Information:
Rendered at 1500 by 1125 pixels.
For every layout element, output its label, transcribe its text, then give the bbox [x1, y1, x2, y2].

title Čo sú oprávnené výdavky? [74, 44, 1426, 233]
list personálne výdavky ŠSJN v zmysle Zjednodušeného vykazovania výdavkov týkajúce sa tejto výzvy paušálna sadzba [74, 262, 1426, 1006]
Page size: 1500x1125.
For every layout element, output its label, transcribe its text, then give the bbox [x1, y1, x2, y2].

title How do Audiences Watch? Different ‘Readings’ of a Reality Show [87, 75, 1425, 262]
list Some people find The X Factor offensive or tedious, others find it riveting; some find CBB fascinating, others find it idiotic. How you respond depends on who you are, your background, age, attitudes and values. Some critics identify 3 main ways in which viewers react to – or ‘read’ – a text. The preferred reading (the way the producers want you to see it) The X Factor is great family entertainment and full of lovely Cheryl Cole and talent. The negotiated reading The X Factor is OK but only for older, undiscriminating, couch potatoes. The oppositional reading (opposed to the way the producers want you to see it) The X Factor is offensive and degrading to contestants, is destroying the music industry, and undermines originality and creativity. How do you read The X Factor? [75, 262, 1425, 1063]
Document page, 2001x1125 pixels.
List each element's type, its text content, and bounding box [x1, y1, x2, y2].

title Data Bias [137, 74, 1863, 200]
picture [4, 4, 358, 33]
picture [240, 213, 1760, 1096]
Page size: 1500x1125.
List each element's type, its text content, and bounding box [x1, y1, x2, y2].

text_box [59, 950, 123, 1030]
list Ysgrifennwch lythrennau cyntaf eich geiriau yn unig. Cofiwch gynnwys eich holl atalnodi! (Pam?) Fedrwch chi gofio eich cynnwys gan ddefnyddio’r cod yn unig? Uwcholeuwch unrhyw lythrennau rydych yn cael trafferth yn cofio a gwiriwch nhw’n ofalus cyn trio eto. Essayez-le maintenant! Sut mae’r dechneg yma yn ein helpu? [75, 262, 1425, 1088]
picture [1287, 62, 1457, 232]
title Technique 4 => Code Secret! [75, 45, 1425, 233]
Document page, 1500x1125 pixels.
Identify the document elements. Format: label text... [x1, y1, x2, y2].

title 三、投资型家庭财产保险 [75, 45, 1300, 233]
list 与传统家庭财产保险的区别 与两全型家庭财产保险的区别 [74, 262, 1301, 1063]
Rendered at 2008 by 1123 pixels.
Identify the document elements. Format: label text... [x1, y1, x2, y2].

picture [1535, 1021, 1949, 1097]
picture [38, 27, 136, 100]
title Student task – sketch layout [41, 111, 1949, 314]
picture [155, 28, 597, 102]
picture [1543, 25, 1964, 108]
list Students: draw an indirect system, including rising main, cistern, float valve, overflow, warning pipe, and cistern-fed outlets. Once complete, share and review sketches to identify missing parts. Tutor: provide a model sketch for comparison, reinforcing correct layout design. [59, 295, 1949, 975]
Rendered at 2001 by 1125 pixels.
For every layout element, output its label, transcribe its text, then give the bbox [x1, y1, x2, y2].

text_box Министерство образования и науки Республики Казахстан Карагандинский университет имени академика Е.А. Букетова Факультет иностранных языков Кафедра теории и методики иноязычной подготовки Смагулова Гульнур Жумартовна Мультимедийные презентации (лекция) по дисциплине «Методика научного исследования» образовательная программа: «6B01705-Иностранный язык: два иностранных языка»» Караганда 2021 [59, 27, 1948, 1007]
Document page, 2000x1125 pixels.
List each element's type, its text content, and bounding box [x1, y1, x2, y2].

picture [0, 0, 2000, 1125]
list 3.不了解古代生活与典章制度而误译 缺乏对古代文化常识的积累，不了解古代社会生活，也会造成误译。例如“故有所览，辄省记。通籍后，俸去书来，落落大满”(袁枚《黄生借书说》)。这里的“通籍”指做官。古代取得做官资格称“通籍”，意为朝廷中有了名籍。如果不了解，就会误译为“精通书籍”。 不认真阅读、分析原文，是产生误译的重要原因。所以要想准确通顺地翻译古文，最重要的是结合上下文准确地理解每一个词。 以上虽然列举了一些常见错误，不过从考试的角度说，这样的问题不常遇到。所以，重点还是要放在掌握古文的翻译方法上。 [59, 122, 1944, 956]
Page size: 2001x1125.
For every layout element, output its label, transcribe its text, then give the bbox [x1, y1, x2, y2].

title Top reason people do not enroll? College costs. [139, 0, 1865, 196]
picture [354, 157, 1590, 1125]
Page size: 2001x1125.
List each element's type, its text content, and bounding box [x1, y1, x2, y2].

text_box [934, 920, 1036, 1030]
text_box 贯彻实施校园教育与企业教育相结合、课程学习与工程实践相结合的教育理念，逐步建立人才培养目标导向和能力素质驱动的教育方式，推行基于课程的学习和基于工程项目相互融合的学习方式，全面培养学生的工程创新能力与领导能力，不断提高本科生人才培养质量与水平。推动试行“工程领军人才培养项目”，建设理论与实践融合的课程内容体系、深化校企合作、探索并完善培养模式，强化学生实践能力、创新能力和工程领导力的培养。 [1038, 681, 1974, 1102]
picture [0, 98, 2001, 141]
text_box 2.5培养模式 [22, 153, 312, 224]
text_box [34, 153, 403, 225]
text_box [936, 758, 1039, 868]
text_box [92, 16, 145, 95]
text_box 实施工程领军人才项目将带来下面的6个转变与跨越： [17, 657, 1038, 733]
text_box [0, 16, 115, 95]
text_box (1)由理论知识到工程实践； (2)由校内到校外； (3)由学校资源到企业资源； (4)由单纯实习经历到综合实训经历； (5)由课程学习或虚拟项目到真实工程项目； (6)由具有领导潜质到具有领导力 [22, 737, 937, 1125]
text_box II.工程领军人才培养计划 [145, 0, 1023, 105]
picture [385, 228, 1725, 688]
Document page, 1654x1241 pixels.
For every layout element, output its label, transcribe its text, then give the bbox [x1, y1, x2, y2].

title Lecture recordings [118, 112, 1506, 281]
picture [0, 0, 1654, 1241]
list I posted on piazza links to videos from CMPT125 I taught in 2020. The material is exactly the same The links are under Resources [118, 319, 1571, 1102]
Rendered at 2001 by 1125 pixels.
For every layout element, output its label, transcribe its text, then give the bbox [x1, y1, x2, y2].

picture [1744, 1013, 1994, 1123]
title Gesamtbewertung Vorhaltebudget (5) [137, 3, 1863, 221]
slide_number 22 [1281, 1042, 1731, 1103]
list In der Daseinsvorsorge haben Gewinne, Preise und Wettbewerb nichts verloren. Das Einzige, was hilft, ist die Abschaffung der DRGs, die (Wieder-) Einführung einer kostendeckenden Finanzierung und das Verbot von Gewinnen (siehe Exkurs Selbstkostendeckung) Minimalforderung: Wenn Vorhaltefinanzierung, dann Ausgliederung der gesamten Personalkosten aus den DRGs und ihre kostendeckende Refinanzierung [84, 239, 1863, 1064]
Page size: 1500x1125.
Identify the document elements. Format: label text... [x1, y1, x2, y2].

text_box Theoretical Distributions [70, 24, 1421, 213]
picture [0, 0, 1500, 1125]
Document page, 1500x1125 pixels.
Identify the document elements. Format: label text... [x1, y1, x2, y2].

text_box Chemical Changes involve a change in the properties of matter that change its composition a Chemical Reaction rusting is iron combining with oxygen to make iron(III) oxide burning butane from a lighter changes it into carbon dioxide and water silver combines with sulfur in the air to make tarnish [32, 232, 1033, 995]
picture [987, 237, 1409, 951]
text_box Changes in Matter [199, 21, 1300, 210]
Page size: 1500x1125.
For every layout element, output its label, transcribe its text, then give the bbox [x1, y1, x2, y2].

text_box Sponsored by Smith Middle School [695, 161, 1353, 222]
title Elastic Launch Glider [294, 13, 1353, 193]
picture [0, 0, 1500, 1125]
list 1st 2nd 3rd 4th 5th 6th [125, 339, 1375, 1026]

Task directions: Retype every line of the material above without altering anything.

Exercise solution:
Rendered at 1500 by 1125 pixels.
For every layout element, output its label, transcribe its text, then give the bbox [x1, y1, x2, y2].

title Čo sú oprávnené výdavky? [74, 44, 1426, 233]
list personálne výdavky ŠSJN v zmysle Zjednodušeného vykazovania výdavkov týkajúce sa tejto výzvy paušálna sadzba [74, 262, 1426, 1006]
Page size: 1500x1125.
For every layout element, output its label, transcribe its text, then give the bbox [x1, y1, x2, y2].

title How do Audiences Watch? Different ‘Readings’ of a Reality Show [87, 75, 1425, 262]
list Some people find The X Factor offensive or tedious, others find it riveting; some find CBB fascinating, others find it idiotic. How you respond depends on who you are, your background, age, attitudes and values. Some critics identify 3 main ways in which viewers react to – or ‘read’ – a text. The preferred reading (the way the producers want you to see it) The X Factor is great family entertainment and full of lovely Cheryl Cole and talent. The negotiated reading The X Factor is OK but only for older, undiscriminating, couch potatoes. The oppositional reading (opposed to the way the producers want you to see it) The X Factor is offensive and degrading to contestants, is destroying the music industry, and undermines originality and creativity. How do you read The X Factor? [75, 262, 1425, 1063]
Document page, 2001x1125 pixels.
List each element's type, its text content, and bounding box [x1, y1, x2, y2].

title Data Bias [137, 74, 1863, 200]
picture [4, 4, 358, 33]
picture [240, 213, 1760, 1096]
Page size: 1500x1125.
List each element's type, its text content, and bounding box [x1, y1, x2, y2].

text_box [59, 950, 123, 1030]
list Ysgrifennwch lythrennau cyntaf eich geiriau yn unig. Cofiwch gynnwys eich holl atalnodi! (Pam?) Fedrwch chi gofio eich cynnwys gan ddefnyddio’r cod yn unig? Uwcholeuwch unrhyw lythrennau rydych yn cael trafferth yn cofio a gwiriwch nhw’n ofalus cyn trio eto. Essayez-le maintenant! Sut mae’r dechneg yma yn ein helpu? [75, 262, 1425, 1088]
picture [1287, 62, 1457, 232]
title Technique 4 => Code Secret! [75, 45, 1425, 233]
Document page, 1500x1125 pixels.
Identify the document elements. Format: label text... [x1, y1, x2, y2].

title 三、投资型家庭财产保险 [75, 45, 1300, 233]
list 与传统家庭财产保险的区别 与两全型家庭财产保险的区别 [74, 262, 1301, 1063]
Rendered at 2008 by 1123 pixels.
Identify the document elements. Format: label text... [x1, y1, x2, y2].

picture [1535, 1021, 1949, 1097]
picture [38, 27, 136, 100]
title Student task – sketch layout [41, 111, 1949, 314]
picture [155, 28, 597, 102]
picture [1543, 25, 1964, 108]
list Students: draw an indirect system, including rising main, cistern, float valve, overflow, warning pipe, and cistern-fed outlets. Once complete, share and review sketches to identify missing parts. Tutor: provide a model sketch for comparison, reinforcing correct layout design. [59, 295, 1949, 975]
Rendered at 2001 by 1125 pixels.
For every layout element, output its label, transcribe its text, then give the bbox [x1, y1, x2, y2].

text_box Министерство образования и науки Республики Казахстан Карагандинский университет имени академика Е.А. Букетова Факультет иностранных языков Кафедра теории и методики иноязычной подготовки Смагулова Гульнур Жумартовна Мультимедийные презентации (лекция) по дисциплине «Методика научного исследования» образовательная программа: «6B01705-Иностранный язык: два иностранных языка»» Караганда 2021 [59, 27, 1948, 1007]
Document page, 2000x1125 pixels.
List each element's type, its text content, and bounding box [x1, y1, x2, y2].

picture [0, 0, 2000, 1125]
list 3.不了解古代生活与典章制度而误译 缺乏对古代文化常识的积累，不了解古代社会生活，也会造成误译。例如“故有所览，辄省记。通籍后，俸去书来，落落大满”(袁枚《黄生借书说》)。这里的“通籍”指做官。古代取得做官资格称“通籍”，意为朝廷中有了名籍。如果不了解，就会误译为“精通书籍”。 不认真阅读、分析原文，是产生误译的重要原因。所以要想准确通顺地翻译古文，最重要的是结合上下文准确地理解每一个词。 以上虽然列举了一些常见错误，不过从考试的角度说，这样的问题不常遇到。所以，重点还是要放在掌握古文的翻译方法上。 [59, 122, 1944, 956]
Page size: 2001x1125.
For every layout element, output its label, transcribe its text, then give the bbox [x1, y1, x2, y2].

title Top reason people do not enroll? College costs. [139, 0, 1865, 196]
picture [354, 157, 1590, 1125]
Page size: 2001x1125.
List each element's type, its text content, and bounding box [x1, y1, x2, y2].

text_box [934, 920, 1036, 1030]
text_box 贯彻实施校园教育与企业教育相结合、课程学习与工程实践相结合的教育理念，逐步建立人才培养目标导向和能力素质驱动的教育方式，推行基于课程的学习和基于工程项目相互融合的学习方式，全面培养学生的工程创新能力与领导能力，不断提高本科生人才培养质量与水平。推动试行“工程领军人才培养项目”，建设理论与实践融合的课程内容体系、深化校企合作、探索并完善培养模式，强化学生实践能力、创新能力和工程领导力的培养。 [1038, 681, 1974, 1102]
picture [0, 98, 2001, 141]
text_box 2.5培养模式 [22, 153, 312, 224]
text_box [34, 153, 403, 225]
text_box [936, 758, 1039, 868]
text_box [92, 16, 145, 95]
text_box 实施工程领军人才项目将带来下面的6个转变与跨越： [17, 657, 1038, 733]
text_box [0, 16, 115, 95]
text_box (1)由理论知识到工程实践； (2)由校内到校外； (3)由学校资源到企业资源； (4)由单纯实习经历到综合实训经历； (5)由课程学习或虚拟项目到真实工程项目； (6)由具有领导潜质到具有领导力 [22, 737, 937, 1125]
text_box II.工程领军人才培养计划 [145, 0, 1023, 105]
picture [385, 228, 1725, 688]
Document page, 1654x1241 pixels.
For every layout element, output its label, transcribe its text, then give the bbox [x1, y1, x2, y2].

title Lecture recordings [118, 112, 1506, 281]
picture [0, 0, 1654, 1241]
list I posted on piazza links to videos from CMPT125 I taught in 2020. The material is exactly the same The links are under Resources [118, 319, 1571, 1102]
Rendered at 2001 by 1125 pixels.
For every layout element, output its label, transcribe its text, then give the bbox [x1, y1, x2, y2].

picture [1744, 1013, 1994, 1123]
title Gesamtbewertung Vorhaltebudget (5) [137, 3, 1863, 221]
slide_number 22 [1281, 1042, 1731, 1103]
list In der Daseinsvorsorge haben Gewinne, Preise und Wettbewerb nichts verloren. Das Einzige, was hilft, ist die Abschaffung der DRGs, die (Wieder-) Einführung einer kostendeckenden Finanzierung und das Verbot von Gewinnen (siehe Exkurs Selbstkostendeckung) Minimalforderung: Wenn Vorhaltefinanzierung, dann Ausgliederung der gesamten Personalkosten aus den DRGs und ihre kostendeckende Refinanzierung [84, 239, 1863, 1064]
Page size: 1500x1125.
Identify the document elements. Format: label text... [x1, y1, x2, y2].

text_box Theoretical Distributions [70, 24, 1421, 213]
picture [0, 0, 1500, 1125]
Document page, 1500x1125 pixels.
Identify the document elements. Format: label text... [x1, y1, x2, y2].

text_box Chemical Changes involve a change in the properties of matter that change its composition a Chemical Reaction rusting is iron combining with oxygen to make iron(III) oxide burning butane from a lighter changes it into carbon dioxide and water silver combines with sulfur in the air to make tarnish [32, 232, 1033, 995]
picture [987, 237, 1409, 951]
text_box Changes in Matter [199, 21, 1300, 210]
Page size: 1500x1125.
For every layout element, output its label, transcribe its text, then give the bbox [x1, y1, x2, y2].

text_box Sponsored by Smith Middle School [695, 161, 1353, 222]
title Elastic Launch Glider [294, 13, 1353, 193]
picture [0, 0, 1500, 1125]
list 1st 2nd 3rd 4th 5th 6th [125, 339, 1375, 1026]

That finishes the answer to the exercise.